Ciudad De México, 28 de marzo de 2026.- El Gobierno de México presentó este viernes una actualización del Registro Nacional de Personas Desaparecidas y No Localizadas (RNPDNO), donde se detalla que de un registro histórico total de 394,645 personas entre 1952 y 2026, actualmente 132,534 mantienen el estatus de desaparecidas. Durante la conferencia de prensa matutina en Palacio Nacional, Marcela Figueroa, titular del Secretariado Ejecutivo del Sistema Nacional de Seguridad Pública (SESNSP), desglosó las cifras revelando que únicamente 3,869 carpetas de investigación han sido abiertas para atender estos casos.
De las 132,534 personas desaparecidas, el gobierno precisó que 130,178 corresponden a casos posteriores a 2006. Esta cifra se divide en tres grupos según la calidad de la información disponible: 46,742 casos (36%) no cuentan con datos suficientes para iniciar labores de búsqueda; 40,308 casos (31%) poseen datos suficientes y presentan actividad posterior al reporte; y 43,128 casos (33%) tienen registros completos pero sin actividad reciente. La presidenta Claudia Sheinbaum reconoció la complejidad y dificultad que implica buscar a las personas clasificadas en el grupo con datos insuficientes.
En cuanto a las personas localizadas, el registro histórico indica que se ha dado con el paradero de 262,111 individuos, lo que representa el 66% del total acumulado. De este universo, 240,211 fueron encontradas con vida (92%) y 21,900 sin vida (8%). Félix Arturo Medina, subsecretario de Derechos Humanos, explicó que estas cifras se dan en el marco de la reforma legal de 2025, la cual establece la obligación de abrir carpetas de investigación desde el primer reporte de desaparición y exige la inclusión de datos mínimos para los registros.
Ante la disparidad entre el número total de personas desaparecidas y la cantidad de carpetas de investigación activas, Kenia López Rabadán, presidenta de la Cámara de Diputados, exigió transparencia respecto a la metodología utilizada para la elaboración del informe. La legisladora expresó su preocupación por la baja cifra de apenas 3,869 carpetas abiertas frente a la magnitud de la crisis de desapariciones reflejada en el registro nacional.

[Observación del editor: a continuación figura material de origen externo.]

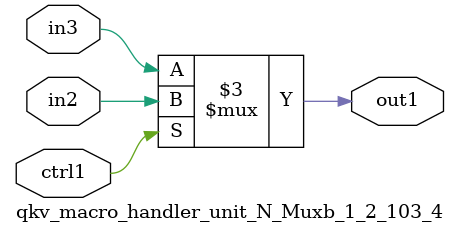
<source format=v>

`timescale 1ps / 1ps


module qkv_macro_handler_unit_N_Muxb_1_2_103_4( in3, in2, ctrl1, out1 );

    input in3;
    input in2;
    input ctrl1;
    output out1;
    reg out1;

    
    // rtl_process:qkv_macro_handler_unit_N_Muxb_1_2_103_4/qkv_macro_handler_unit_N_Muxb_1_2_103_4_thread_1
    always @*
      begin : qkv_macro_handler_unit_N_Muxb_1_2_103_4_thread_1
        case (ctrl1) 
          1'b1: 
            begin
              out1 = in2;
            end
          default: 
            begin
              out1 = in3;
            end
        endcase
      end

endmodule





</source>
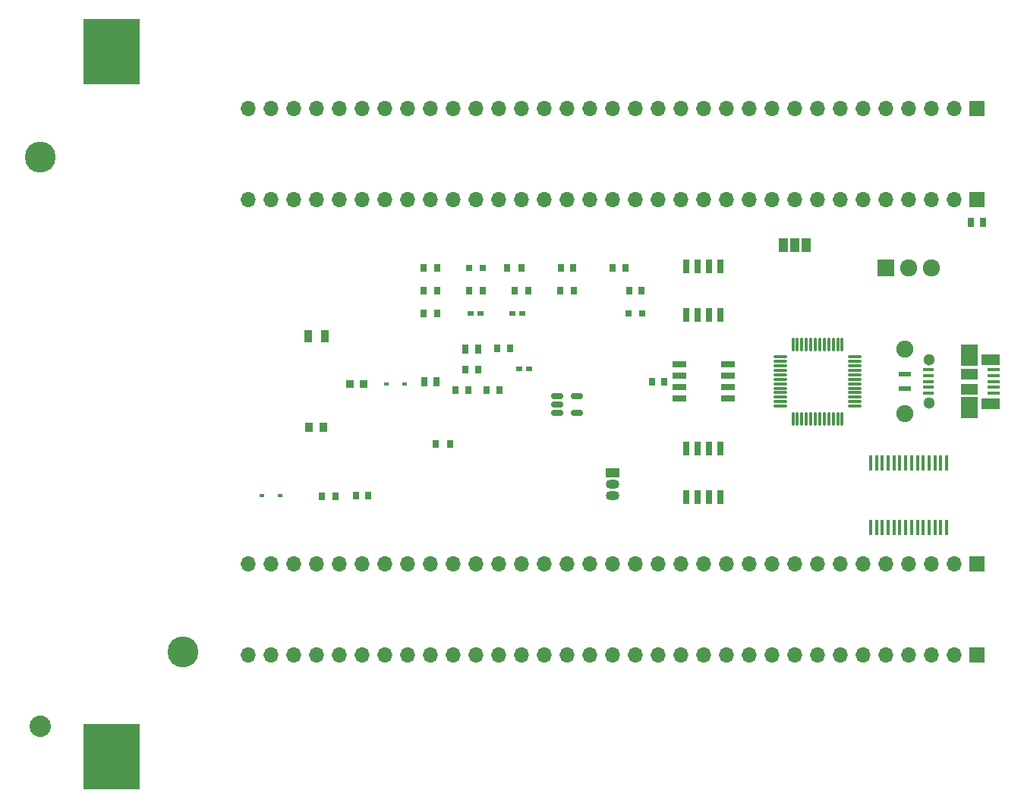
<source format=gbr>
%TF.GenerationSoftware,KiCad,Pcbnew,(6.0.1)*%
%TF.CreationDate,2022-03-23T10:27:18+02:00*%
%TF.ProjectId,main,6d61696e-2e6b-4696-9361-645f70636258,rev?*%
%TF.SameCoordinates,Original*%
%TF.FileFunction,Soldermask,Top*%
%TF.FilePolarity,Negative*%
%FSLAX46Y46*%
G04 Gerber Fmt 4.6, Leading zero omitted, Abs format (unit mm)*
G04 Created by KiCad (PCBNEW (6.0.1)) date 2022-03-23 10:27:18*
%MOMM*%
%LPD*%
G01*
G04 APERTURE LIST*
G04 Aperture macros list*
%AMRoundRect*
0 Rectangle with rounded corners*
0 $1 Rounding radius*
0 $2 $3 $4 $5 $6 $7 $8 $9 X,Y pos of 4 corners*
0 Add a 4 corners polygon primitive as box body*
4,1,4,$2,$3,$4,$5,$6,$7,$8,$9,$2,$3,0*
0 Add four circle primitives for the rounded corners*
1,1,$1+$1,$2,$3*
1,1,$1+$1,$4,$5*
1,1,$1+$1,$6,$7*
1,1,$1+$1,$8,$9*
0 Add four rect primitives between the rounded corners*
20,1,$1+$1,$2,$3,$4,$5,0*
20,1,$1+$1,$4,$5,$6,$7,0*
20,1,$1+$1,$6,$7,$8,$9,0*
20,1,$1+$1,$8,$9,$2,$3,0*%
G04 Aperture macros list end*
%ADD10R,0.900000X1.000000*%
%ADD11R,0.760000X0.980000*%
%ADD12RoundRect,0.150000X-0.512500X-0.150000X0.512500X-0.150000X0.512500X0.150000X-0.512500X0.150000X0*%
%ADD13R,0.730000X0.940000*%
%ADD14R,0.950000X1.400000*%
%ADD15R,0.900000X0.950000*%
%ADD16R,0.800000X0.950000*%
%ADD17R,1.380000X0.450000*%
%ADD18R,2.100000X1.300000*%
%ADD19R,1.900000X1.175000*%
%ADD20R,1.900000X2.375000*%
%ADD21R,1.920000X1.920000*%
%ADD22C,1.920000*%
%ADD23R,1.700000X1.700000*%
%ADD24O,1.700000X1.700000*%
%ADD25R,1.250000X0.400000*%
%ADD26C,1.300000*%
%ADD27C,1.900000*%
%ADD28R,1.350000X0.600000*%
%ADD29R,0.800000X0.800000*%
%ADD30R,1.525000X0.650000*%
%ADD31R,0.600000X0.450000*%
%ADD32RoundRect,0.075000X-0.662500X-0.075000X0.662500X-0.075000X0.662500X0.075000X-0.662500X0.075000X0*%
%ADD33RoundRect,0.075000X-0.075000X-0.662500X0.075000X-0.662500X0.075000X0.662500X-0.075000X0.662500X0*%
%ADD34R,1.000000X1.500000*%
%ADD35R,0.750000X0.600000*%
%ADD36R,0.700000X0.600000*%
%ADD37R,0.450000X1.750000*%
%ADD38R,0.650000X1.525000*%
%ADD39C,2.390000*%
%ADD40C,3.450000*%
%ADD41R,6.350000X7.340000*%
%ADD42R,1.500000X1.050000*%
%ADD43O,1.500000X1.050000*%
G04 APERTURE END LIST*
D10*
%TO.C,FB1*%
X105840000Y-101600000D03*
X107440000Y-101600000D03*
%TD*%
D11*
%TO.C,C6*%
X118670000Y-96520000D03*
X120090000Y-96520000D03*
%TD*%
D12*
%TO.C,U1*%
X133482500Y-98110000D03*
X133482500Y-99060000D03*
X133482500Y-100010000D03*
X135757500Y-100010000D03*
X135757500Y-98110000D03*
%TD*%
D13*
%TO.C,C12*%
X133910000Y-83820000D03*
X135330000Y-83820000D03*
%TD*%
D14*
%TO.C,R2*%
X105730000Y-91440000D03*
X107630000Y-91440000D03*
%TD*%
D15*
%TO.C,D1*%
X110440000Y-96805000D03*
X111940000Y-96805000D03*
%TD*%
D16*
%TO.C,R5*%
X118580000Y-88900000D03*
X120180000Y-88900000D03*
%TD*%
%TO.C,R9*%
X128740000Y-86360000D03*
X130340000Y-86360000D03*
%TD*%
D17*
%TO.C,J5*%
X182185000Y-95220000D03*
X182185000Y-95870000D03*
X182185000Y-96520000D03*
X182185000Y-97170000D03*
X182185000Y-97820000D03*
D18*
X181825000Y-98972500D03*
X181825000Y-94067500D03*
D19*
X179525000Y-95682500D03*
X179525000Y-97357500D03*
D20*
X179525000Y-93607500D03*
X179525000Y-99432500D03*
%TD*%
D21*
%TO.C,Q1*%
X170180000Y-83820000D03*
D22*
X172720000Y-83820000D03*
X175260000Y-83820000D03*
%TD*%
D13*
%TO.C,C5*%
X125685000Y-97470000D03*
X127105000Y-97470000D03*
%TD*%
D23*
%TO.C,J2*%
X180340000Y-76200000D03*
D24*
X177800000Y-76200000D03*
X175260000Y-76200000D03*
X172720000Y-76200000D03*
X170180000Y-76200000D03*
X167640000Y-76200000D03*
X165100000Y-76200000D03*
X162560000Y-76200000D03*
X160020000Y-76200000D03*
X157480000Y-76200000D03*
X154940000Y-76200000D03*
X152400000Y-76200000D03*
X149860000Y-76200000D03*
X147320000Y-76200000D03*
X144780000Y-76200000D03*
X142240000Y-76200000D03*
X139700000Y-76200000D03*
X137160000Y-76200000D03*
X134620000Y-76200000D03*
X132080000Y-76200000D03*
X129540000Y-76200000D03*
X127000000Y-76200000D03*
X124460000Y-76200000D03*
X121920000Y-76200000D03*
X119380000Y-76200000D03*
X116840000Y-76200000D03*
X114300000Y-76200000D03*
X111760000Y-76200000D03*
X109220000Y-76200000D03*
X106680000Y-76200000D03*
X104140000Y-76200000D03*
X101600000Y-76200000D03*
X99060000Y-76200000D03*
%TD*%
D25*
%TO.C,J5*%
X174947212Y-95220000D03*
X174947212Y-95870000D03*
X174947212Y-96520000D03*
X174947212Y-97170000D03*
X174947212Y-97820000D03*
D26*
X174972212Y-94095000D03*
X174972212Y-98945000D03*
D27*
X172302212Y-92920000D03*
X172302212Y-100120000D03*
D28*
X172297212Y-95720000D03*
X172297212Y-97320000D03*
%TD*%
D29*
%TO.C,A2*%
X141490000Y-88900000D03*
X142990000Y-88900000D03*
%TD*%
D11*
%TO.C,C4*%
X179630000Y-78740000D03*
X181050000Y-78740000D03*
%TD*%
D30*
%TO.C,IC1*%
X147148000Y-94615000D03*
X147148000Y-95885000D03*
X147148000Y-97155000D03*
X147148000Y-98425000D03*
X152572000Y-98425000D03*
X152572000Y-97155000D03*
X152572000Y-95885000D03*
X152572000Y-94615000D03*
%TD*%
D31*
%TO.C,D3*%
X102650000Y-109220000D03*
X100550000Y-109220000D03*
%TD*%
D32*
%TO.C,MCU1*%
X158397500Y-93770000D03*
X158397500Y-94270000D03*
X158397500Y-94770000D03*
X158397500Y-95270000D03*
X158397500Y-95770000D03*
X158397500Y-96270000D03*
X158397500Y-96770000D03*
X158397500Y-97270000D03*
X158397500Y-97770000D03*
X158397500Y-98270000D03*
X158397500Y-98770000D03*
X158397500Y-99270000D03*
D33*
X159810000Y-100682500D03*
X160310000Y-100682500D03*
X160810000Y-100682500D03*
X161310000Y-100682500D03*
X161810000Y-100682500D03*
X162310000Y-100682500D03*
X162810000Y-100682500D03*
X163310000Y-100682500D03*
X163810000Y-100682500D03*
X164310000Y-100682500D03*
X164810000Y-100682500D03*
X165310000Y-100682500D03*
D32*
X166722500Y-99270000D03*
X166722500Y-98770000D03*
X166722500Y-98270000D03*
X166722500Y-97770000D03*
X166722500Y-97270000D03*
X166722500Y-96770000D03*
X166722500Y-96270000D03*
X166722500Y-95770000D03*
X166722500Y-95270000D03*
X166722500Y-94770000D03*
X166722500Y-94270000D03*
X166722500Y-93770000D03*
D33*
X165310000Y-92357500D03*
X164810000Y-92357500D03*
X164310000Y-92357500D03*
X163810000Y-92357500D03*
X163310000Y-92357500D03*
X162810000Y-92357500D03*
X162310000Y-92357500D03*
X161810000Y-92357500D03*
X161310000Y-92357500D03*
X160810000Y-92357500D03*
X160310000Y-92357500D03*
X159810000Y-92357500D03*
%TD*%
D29*
%TO.C,A1*%
X123710000Y-83820000D03*
X125210000Y-83820000D03*
%TD*%
D16*
%TO.C,R12*%
X119990000Y-103450000D03*
X121590000Y-103450000D03*
%TD*%
D31*
%TO.C,D2*%
X116540000Y-96830000D03*
X114440000Y-96830000D03*
%TD*%
D13*
%TO.C,C11*%
X139700000Y-83820000D03*
X141120000Y-83820000D03*
%TD*%
D23*
%TO.C,J1*%
X180340000Y-66040000D03*
D24*
X177800000Y-66040000D03*
X175260000Y-66040000D03*
X172720000Y-66040000D03*
X170180000Y-66040000D03*
X167640000Y-66040000D03*
X165100000Y-66040000D03*
X162560000Y-66040000D03*
X160020000Y-66040000D03*
X157480000Y-66040000D03*
X154940000Y-66040000D03*
X152400000Y-66040000D03*
X149860000Y-66040000D03*
X147320000Y-66040000D03*
X144780000Y-66040000D03*
X142240000Y-66040000D03*
X139700000Y-66040000D03*
X137160000Y-66040000D03*
X134620000Y-66040000D03*
X132080000Y-66040000D03*
X129540000Y-66040000D03*
X127000000Y-66040000D03*
X124460000Y-66040000D03*
X121920000Y-66040000D03*
X119380000Y-66040000D03*
X116840000Y-66040000D03*
X114300000Y-66040000D03*
X111760000Y-66040000D03*
X109220000Y-66040000D03*
X106680000Y-66040000D03*
X104140000Y-66040000D03*
X101600000Y-66040000D03*
X99060000Y-66040000D03*
%TD*%
D13*
%TO.C,C9*%
X144070000Y-96520000D03*
X145490000Y-96520000D03*
%TD*%
D16*
%TO.C,R13*%
X127940000Y-83820000D03*
X129540000Y-83820000D03*
%TD*%
D13*
%TO.C,C1*%
X122185000Y-97470000D03*
X123605000Y-97470000D03*
%TD*%
D34*
%TO.C,JP1*%
X158720000Y-81280000D03*
X160020000Y-81280000D03*
X161320000Y-81280000D03*
%TD*%
D16*
%TO.C,R4*%
X118580000Y-86360000D03*
X120180000Y-86360000D03*
%TD*%
D35*
%TO.C,R6*%
X128535000Y-88900000D03*
X129635000Y-88900000D03*
%TD*%
D16*
%TO.C,R10*%
X133820000Y-86360000D03*
X135420000Y-86360000D03*
%TD*%
D11*
%TO.C,C3*%
X123310000Y-92870000D03*
X124730000Y-92870000D03*
%TD*%
D13*
%TO.C,C7*%
X126825000Y-92850000D03*
X128245000Y-92850000D03*
%TD*%
%TO.C,C2*%
X111050000Y-109220000D03*
X112470000Y-109220000D03*
%TD*%
D36*
%TO.C,R1*%
X129270000Y-95070000D03*
X130370000Y-95070000D03*
%TD*%
D23*
%TO.C,J4*%
X180340000Y-127000000D03*
D24*
X177800000Y-127000000D03*
X175260000Y-127000000D03*
X172720000Y-127000000D03*
X170180000Y-127000000D03*
X167640000Y-127000000D03*
X165100000Y-127000000D03*
X162560000Y-127000000D03*
X160020000Y-127000000D03*
X157480000Y-127000000D03*
X154940000Y-127000000D03*
X152400000Y-127000000D03*
X149860000Y-127000000D03*
X147320000Y-127000000D03*
X144780000Y-127000000D03*
X142240000Y-127000000D03*
X139700000Y-127000000D03*
X137160000Y-127000000D03*
X134620000Y-127000000D03*
X132080000Y-127000000D03*
X129540000Y-127000000D03*
X127000000Y-127000000D03*
X124460000Y-127000000D03*
X121920000Y-127000000D03*
X119380000Y-127000000D03*
X116840000Y-127000000D03*
X114300000Y-127000000D03*
X111760000Y-127000000D03*
X109220000Y-127000000D03*
X106680000Y-127000000D03*
X104140000Y-127000000D03*
X101600000Y-127000000D03*
X99060000Y-127000000D03*
%TD*%
D37*
%TO.C,U2*%
X168495000Y-112820000D03*
X169145000Y-112820000D03*
X169795000Y-112820000D03*
X170445000Y-112820000D03*
X171095000Y-112820000D03*
X171745000Y-112820000D03*
X172395000Y-112820000D03*
X173045000Y-112820000D03*
X173695000Y-112820000D03*
X174345000Y-112820000D03*
X174995000Y-112820000D03*
X175645000Y-112820000D03*
X176295000Y-112820000D03*
X176945000Y-112820000D03*
X176945000Y-105620000D03*
X176295000Y-105620000D03*
X175645000Y-105620000D03*
X174995000Y-105620000D03*
X174345000Y-105620000D03*
X173695000Y-105620000D03*
X173045000Y-105620000D03*
X172395000Y-105620000D03*
X171745000Y-105620000D03*
X171095000Y-105620000D03*
X170445000Y-105620000D03*
X169795000Y-105620000D03*
X169145000Y-105620000D03*
X168495000Y-105620000D03*
%TD*%
D23*
%TO.C,J3*%
X180340000Y-116840000D03*
D24*
X177800000Y-116840000D03*
X175260000Y-116840000D03*
X172720000Y-116840000D03*
X170180000Y-116840000D03*
X167640000Y-116840000D03*
X165100000Y-116840000D03*
X162560000Y-116840000D03*
X160020000Y-116840000D03*
X157480000Y-116840000D03*
X154940000Y-116840000D03*
X152400000Y-116840000D03*
X149860000Y-116840000D03*
X147320000Y-116840000D03*
X144780000Y-116840000D03*
X142240000Y-116840000D03*
X139700000Y-116840000D03*
X137160000Y-116840000D03*
X134620000Y-116840000D03*
X132080000Y-116840000D03*
X129540000Y-116840000D03*
X127000000Y-116840000D03*
X124460000Y-116840000D03*
X121920000Y-116840000D03*
X119380000Y-116840000D03*
X116840000Y-116840000D03*
X114300000Y-116840000D03*
X111760000Y-116840000D03*
X109220000Y-116840000D03*
X106680000Y-116840000D03*
X104140000Y-116840000D03*
X101600000Y-116840000D03*
X99060000Y-116840000D03*
%TD*%
D35*
%TO.C,R7*%
X123910000Y-88900000D03*
X125010000Y-88900000D03*
%TD*%
D13*
%TO.C,C8*%
X123295000Y-95180000D03*
X124715000Y-95180000D03*
%TD*%
D16*
%TO.C,R11*%
X118580000Y-83820000D03*
X120180000Y-83820000D03*
%TD*%
%TO.C,R3*%
X107235000Y-109350000D03*
X108835000Y-109350000D03*
%TD*%
D38*
%TO.C,IC2*%
X147955000Y-89072000D03*
X149225000Y-89072000D03*
X150495000Y-89072000D03*
X151765000Y-89072000D03*
X151765000Y-83648000D03*
X150495000Y-83648000D03*
X149225000Y-83648000D03*
X147955000Y-83648000D03*
%TD*%
%TO.C,IC3*%
X147955000Y-109392000D03*
X149225000Y-109392000D03*
X150495000Y-109392000D03*
X151765000Y-109392000D03*
X151765000Y-103968000D03*
X150495000Y-103968000D03*
X149225000Y-103968000D03*
X147955000Y-103968000D03*
%TD*%
D16*
%TO.C,R8*%
X123660000Y-86360000D03*
X125260000Y-86360000D03*
%TD*%
D39*
%TO.C,BT1*%
X75820000Y-134990000D03*
D40*
X75820000Y-71460000D03*
X91820000Y-126660000D03*
D41*
X83820000Y-138390000D03*
X83820000Y-59730000D03*
%TD*%
D42*
%TO.C,U3*%
X139700000Y-106680000D03*
D43*
X139700000Y-107950000D03*
X139700000Y-109220000D03*
%TD*%
D13*
%TO.C,C10*%
X141530000Y-86360000D03*
X142950000Y-86360000D03*
%TD*%
M02*

</source>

La presentación de estos datos ocurre en un contexto donde la administración federal busca dar cumplimiento a las nuevas obligaciones legales establecidas el año previo, aunque persisten cuestionamientos sobre la capacidad operativa para transformar los registros administrativos en investigaciones judiciales efectivas. El gobierno mantiene el compromiso de continuar con la depuración y categorización de los expedientes para mejorar las estrategias de búsqueda y localización.